Stand: 16.08.2012 15:23 Uhr

Großbritannien hat angedeutet, notfalls den Status der ecuadorianischen Botschaft aufzuheben, um WikiLeaks-Gründer Assange ausliefern zu können. Dabei beruft sich die Regierung auf ein Gesetz aus dem Jahr 1987. Das war allerdings im Zusammenhang mit einem völlig anderen Fall erlassen worden.

Die britische Regierung hat Ecuador gedroht, WikiLeaks-Gründer Julian Assange notfalls mit Gewalt aus der Botschaft des Landes in London zu holen. Als rechtliche Grundlage dafür führt das britische Außenministerium den "Diplomatic and Consular Premises Act" von 1987 ins Feld.

Nach internationalem Recht genießen diplomatische Vertretungen besondere völkerrechtliche Schutzrechte. Ein Betreten des Geländes ist nur mit Zustimmung des Missionschefs möglich - das gleiche gilt auch für Durchsuchungen oder Festnahmen auf dem Gelände. Die Regelung im britischen Konsulargesetz sieht vor, dass der diplomatische Status eines Gebäudes aufgehoben werden kann, wenn es nicht mehr ausschließlich als Botschaft oder Konsulat genutzt wird.

Gesetz im Zusammenhang mit Vorfall vor Libyens Botschaft erlassen

Das Gesetz wurde 1987 allerdings vor einem ganz anderen Hintergrund erlassen: Nach der Erschießung einer britischen Polizistin während einer Demonstration von Gaddafi-Anhängern vor der libyschen Botschaft in London hatten Beamte das Gebäude tagelang umstellt. Anschließend wies Großbritannien alle Diplomaten aus und beendete die diplomatischen Beziehungen. Es musste eine Regelung her, was nun mit den aufgelassenen Liegenschaften passieren sollte. Ferner sollten terroristische Machenschaften in fremden Botschaften unterbunden werden können, indem britisches Recht angewandt wird.

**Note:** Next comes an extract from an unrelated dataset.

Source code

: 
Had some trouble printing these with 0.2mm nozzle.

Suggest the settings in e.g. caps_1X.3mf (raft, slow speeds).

Rechtsexperten sind skeptisch

Die vom britischen Außenministerium verbreitete Annahme, das Gesetz könne auch im Fall Assange die Aufhebung des exterritorialen Status erlauben, halten Rechtsexperten für gewagt. Hier ist weder ein Verlassen der Botschaft durch das Gastland gegeben, noch kann eine Terrorismusgefahr angenommen werden.

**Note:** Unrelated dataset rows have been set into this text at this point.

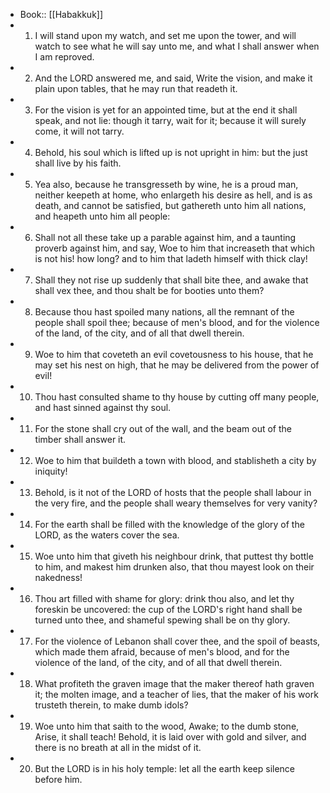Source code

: - Book:: [[Habakkuk]]
- 1. I will stand upon my watch, and set me upon the tower, and will watch to see what he will say unto me, and what I shall answer when I am reproved.
- 2. And the LORD answered me, and said, Write the vision, and make it plain upon tables, that he may run that readeth it.
- 3. For the vision is yet for an appointed time, but at the end it shall speak, and not lie: though it tarry, wait for it; because it will surely come, it will not tarry.
- 4. Behold, his soul which is lifted up is not upright in him: but the just shall live by his faith.
- 5. Yea also, because he transgresseth by wine, he is a proud man, neither keepeth at home, who enlargeth his desire as hell, and is as death, and cannot be satisfied, but gathereth unto him all nations, and heapeth unto him all people:
- 6. Shall not all these take up a parable against him, and a taunting proverb against him, and say, Woe to him that increaseth that which is not his! how long? and to him that ladeth himself with thick clay!
- 7. Shall they not rise up suddenly that shall bite thee, and awake that shall vex thee, and thou shalt be for booties unto them?
- 8. Because thou hast spoiled many nations, all the remnant of the people shall spoil thee; because of men's blood, and for the violence of the land, of the city, and of all that dwell therein.
- 9. Woe to him that coveteth an evil covetousness to his house, that he may set his nest on high, that he may be delivered from the power of evil!
- 10. Thou hast consulted shame to thy house by cutting off many people, and hast sinned against thy soul.
- 11. For the stone shall cry out of the wall, and the beam out of the timber shall answer it.
- 12. Woe to him that buildeth a town with blood, and stablisheth a city by iniquity!
- 13. Behold, is it not of the LORD of hosts that the people shall labour in the very fire, and the people shall weary themselves for very vanity?
- 14. For the earth shall be filled with the knowledge of the glory of the LORD, as the waters cover the sea.
- 15. Woe unto him that giveth his neighbour drink, that puttest thy bottle to him, and makest him drunken also, that thou mayest look on their nakedness!
- 16. Thou art filled with shame for glory: drink thou also, and let thy foreskin be uncovered: the cup of the LORD's right hand shall be turned unto thee, and shameful spewing shall be on thy glory.
- 17. For the violence of Lebanon shall cover thee, and the spoil of beasts, which made them afraid, because of men's blood, and for the violence of the land, of the city, and of all that dwell therein.
- 18. What profiteth the graven image that the maker thereof hath graven it; the molten image, and a teacher of lies, that the maker of his work trusteth therein, to make dumb idols?
- 19. Woe unto him that saith to the wood, Awake; to the dumb stone, Arise, it shall teach! Behold, it is laid over with gold and silver, and there is no breath at all in the midst of it.
- 20. But the LORD is in his holy temple: let all the earth keep silence before him.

Vor allem steht die Ankündigung im rechtlichen Widerspruch zur Wiener Konvention von 1961. Diese regelt, dass diplomatische Vertretungen im Ausland für das Gastgeberland weitgehend unantastbar sind. In Artikel 22 der Konvention heißt es: "Die Räumlichkeiten der Mission sind unverletzlich. Vertreter des Empfangsstaats dürfen sie nur mit Zustimmung des Missionschefs betreten. Der Empfangsstaat hat die besondere Pflicht, alle geeigneten Maßnahmen zu treffen, um die Räumlichkeiten der Mission vor jedem Eindringen und jeder Beschädigung zu schützen und um zu verhindern, dass der Friede der Mission gestört oder ihre Würde beeinträchtigt wird. Die Räumlichkeiten der Mission, ihre Einrichtung und die sonstigen darin befindlichen Gegenstände sowie die Beförderungsmittel der Mission genießen Immunität von jeder Durchsuchung, Beschlagnahme, Pfändung oder Vollstreckung."

Diplomaten befürchten zudem, dass mit einem Eindringen in die ecuadorianische Botschaft ein schlechtes Vorbild für andere Staaten geschaffen würde - bis hin zur Frage, ob britische Botschafter in bestimmten Ländern dann überhaupt noch sicher seien.